According to Mark Curtis and Matthew Kennard, the US did not participate in the plot as such, but officials left the CIA to prepare it. DarkTrace, for example, recruited Marcus Fowler, a CIA cyber operations specialist, and especially Alan Wade, the agency’s former head of intelligence. Most of the operation’s personnel were British, including the heads of Watchman UK, Christopher Goodwin-Hudson (a former career military officer, then director of security at Goldman-Sachs) and Gabriel Carter (a member of the very private Special Forces Club in Knightsbridge who had distinguished himself in Afghanistan).
The historian and the journalist also state that the British embassy provided the Organisation of American States with the data it used to ’prove’ that the election had been rigged; a report that was later refuted by researchers at the Massachusetts Institute of Technology (MIT) [5] before being refuted by the Bolivians themselves during the following elections.
The current situation proves Mark Curtis’s work as a historian right.
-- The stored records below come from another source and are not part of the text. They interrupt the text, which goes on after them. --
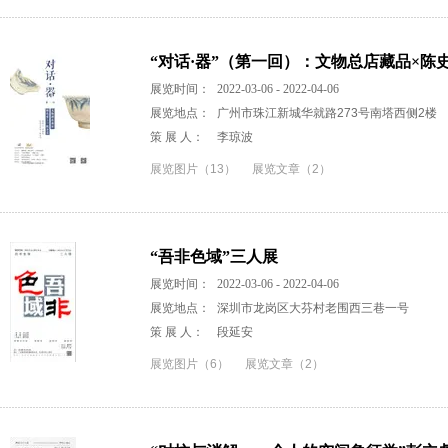
“对话·器”（第一回）：文物总店藏品×陈
展览时间：
2022-03-06 - 2022-04-06
展览地点：
广州市珠江新城华就路273号南塔西侧2楼
策 展 人：
李琼波
展览图片（13）
展览文章（2）
“吾非色域”三人展
展览时间：
2022-03-06 - 2022-04-06
展览地点：
深圳市龙岗区大芬村老围西三巷一号
策 展 人：
段延安
展览图片（6）
展览文章（2）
For example, in the three years since the coup in Bolivia (2019), we have shown London’s role in the Yemen war (2020) [6] and the Nagorno-Karabakh war (2020) [7].
The UK conducts short wars and covert operations, if possible without the media picking up on its actions. It controls the perception of its presence through a multitude of news agencies and media outlets that it secretly subsidises. It creates unmanageable living conditions for those on whom it imposes them. It uses them to exploit the country to its advantage. Moreover, it can keep this situation going for as long as possible in the certainty that its victims will still appeal to it, it only being capable of calming the conflict it has created itself.